**Work order**
Every line of the records below should be restated exactly.

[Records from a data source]
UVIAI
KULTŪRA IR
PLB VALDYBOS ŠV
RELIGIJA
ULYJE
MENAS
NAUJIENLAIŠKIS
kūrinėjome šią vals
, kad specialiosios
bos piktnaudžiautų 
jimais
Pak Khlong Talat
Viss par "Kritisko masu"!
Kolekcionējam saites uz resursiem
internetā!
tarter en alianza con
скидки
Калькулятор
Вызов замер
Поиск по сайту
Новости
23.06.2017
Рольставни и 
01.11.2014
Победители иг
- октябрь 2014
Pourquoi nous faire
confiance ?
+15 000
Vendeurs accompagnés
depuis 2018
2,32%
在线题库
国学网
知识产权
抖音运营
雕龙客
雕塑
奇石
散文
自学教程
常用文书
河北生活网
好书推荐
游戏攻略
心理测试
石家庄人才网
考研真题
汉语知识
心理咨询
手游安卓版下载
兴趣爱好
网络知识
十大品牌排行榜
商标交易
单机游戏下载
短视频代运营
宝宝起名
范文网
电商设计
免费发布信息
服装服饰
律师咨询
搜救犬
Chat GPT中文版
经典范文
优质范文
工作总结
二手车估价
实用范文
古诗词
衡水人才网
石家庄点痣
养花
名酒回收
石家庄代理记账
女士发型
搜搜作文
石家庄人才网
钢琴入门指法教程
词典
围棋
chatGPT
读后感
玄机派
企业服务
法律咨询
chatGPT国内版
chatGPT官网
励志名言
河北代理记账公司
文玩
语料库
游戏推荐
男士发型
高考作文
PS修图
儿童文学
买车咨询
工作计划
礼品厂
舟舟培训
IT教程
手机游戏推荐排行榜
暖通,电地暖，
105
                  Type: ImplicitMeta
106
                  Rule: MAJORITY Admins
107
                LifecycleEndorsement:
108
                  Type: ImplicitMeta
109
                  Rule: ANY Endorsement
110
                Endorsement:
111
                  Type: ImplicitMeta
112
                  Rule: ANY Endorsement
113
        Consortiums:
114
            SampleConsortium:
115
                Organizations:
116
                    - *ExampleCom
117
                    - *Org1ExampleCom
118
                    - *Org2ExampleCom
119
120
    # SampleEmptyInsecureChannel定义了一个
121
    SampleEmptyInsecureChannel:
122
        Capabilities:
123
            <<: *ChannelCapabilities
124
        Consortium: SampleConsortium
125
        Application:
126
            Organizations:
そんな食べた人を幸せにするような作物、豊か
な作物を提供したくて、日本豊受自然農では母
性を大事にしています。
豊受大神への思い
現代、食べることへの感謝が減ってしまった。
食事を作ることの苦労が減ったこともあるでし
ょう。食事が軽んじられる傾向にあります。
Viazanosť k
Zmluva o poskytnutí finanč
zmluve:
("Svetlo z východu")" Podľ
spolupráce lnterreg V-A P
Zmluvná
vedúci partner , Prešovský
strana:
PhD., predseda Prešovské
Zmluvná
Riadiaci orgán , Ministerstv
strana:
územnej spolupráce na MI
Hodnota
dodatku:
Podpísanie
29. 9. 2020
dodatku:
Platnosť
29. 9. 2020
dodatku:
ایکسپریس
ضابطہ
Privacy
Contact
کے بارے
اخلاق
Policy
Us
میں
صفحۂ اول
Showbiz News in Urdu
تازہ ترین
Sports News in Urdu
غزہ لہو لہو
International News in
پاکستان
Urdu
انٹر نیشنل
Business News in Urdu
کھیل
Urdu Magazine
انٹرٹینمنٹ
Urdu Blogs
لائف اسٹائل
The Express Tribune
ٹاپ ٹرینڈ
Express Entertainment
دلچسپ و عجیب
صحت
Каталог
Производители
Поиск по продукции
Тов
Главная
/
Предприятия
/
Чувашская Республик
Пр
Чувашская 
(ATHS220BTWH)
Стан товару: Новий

**Answer for this exercise**
UVIAI
KULTŪRA IR
PLB VALDYBOS ŠV
RELIGIJA
ULYJE
MENAS
NAUJIENLAIŠKIS
kūrinėjome šią vals
, kad specialiosios
bos piktnaudžiautų 
jimais
Pak Khlong Talat
Viss par "Kritisko masu"!
Kolekcionējam saites uz resursiem
internetā!
tarter en alianza con
скидки
Калькулятор
Вызов замер
Поиск по сайту
Новости
23.06.2017
Рольставни и 
01.11.2014
Победители иг
- октябрь 2014
Pourquoi nous faire
confiance ?
+15 000
Vendeurs accompagnés
depuis 2018
2,32%
在线题库
国学网
知识产权
抖音运营
雕龙客
雕塑
奇石
散文
自学教程
常用文书
河北生活网
好书推荐
游戏攻略
心理测试
石家庄人才网
考研真题
汉语知识
心理咨询
手游安卓版下载
兴趣爱好
网络知识
十大品牌排行榜
商标交易
单机游戏下载
短视频代运营
宝宝起名
范文网
电商设计
免费发布信息
服装服饰
律师咨询
搜救犬
Chat GPT中文版
经典范文
优质范文
工作总结
二手车估价
实用范文
古诗词
衡水人才网
石家庄点痣
养花
名酒回收
石家庄代理记账
女士发型
搜搜作文
石家庄人才网
钢琴入门指法教程
词典
围棋
chatGPT
读后感
玄机派
企业服务
法律咨询
chatGPT国内版
chatGPT官网
励志名言
河北代理记账公司
文玩
语料库
游戏推荐
男士发型
高考作文
PS修图
儿童文学
买车咨询
工作计划
礼品厂
舟舟培训
IT教程
手机游戏推荐排行榜
暖通,电地暖，
105
                  Type: ImplicitMeta
106
                  Rule: MAJORITY Admins
107
                LifecycleEndorsement:
108
                  Type: ImplicitMeta
109
                  Rule: ANY Endorsement
110
                Endorsement:
111
                  Type: ImplicitMeta
112
                  Rule: ANY Endorsement
113
        Consortiums:
114
            SampleConsortium:
115
                Organizations:
116
                    - *ExampleCom
117
                    - *Org1ExampleCom
118
                    - *Org2ExampleCom
119
120
    # SampleEmptyInsecureChannel定义了一个
121
    SampleEmptyInsecureChannel:
122
        Capabilities:
123
            <<: *ChannelCapabilities
124
        Consortium: SampleConsortium
125
        Application:
126
            Organizations:
そんな食べた人を幸せにするような作物、豊か
な作物を提供したくて、日本豊受自然農では母
性を大事にしています。
豊受大神への思い
現代、食べることへの感謝が減ってしまった。
食事を作ることの苦労が減ったこともあるでし
ょう。食事が軽んじられる傾向にあります。
Viazanosť k
Zmluva o poskytnutí finanč
zmluve:
("Svetlo z východu")" Podľ
spolupráce lnterreg V-A P
Zmluvná
vedúci partner , Prešovský
strana:
PhD., predseda Prešovské
Zmluvná
Riadiaci orgán , Ministerstv
strana:
územnej spolupráce na MI
Hodnota
dodatku:
Podpísanie
29. 9. 2020
dodatku:
Platnosť
29. 9. 2020
dodatku:
ایکسپریس
ضابطہ
Privacy
Contact
کے بارے
اخلاق
Policy
Us
میں
صفحۂ اول
Showbiz News in Urdu
تازہ ترین
Sports News in Urdu
غزہ لہو لہو
International News in
پاکستان
Urdu
انٹر نیشنل
Business News in Urdu
کھیل
Urdu Magazine
انٹرٹینمنٹ
Urdu Blogs
لائف اسٹائل
The Express Tribune
ٹاپ ٹرینڈ
Express Entertainment
دلچسپ و عجیب
صحت
Каталог
Производители
Поиск по продукции
Тов
Главная
/
Предприятия
/
Чувашская Республик
Пр
Чувашская 
(ATHS220BTWH)
Стан товару: Новий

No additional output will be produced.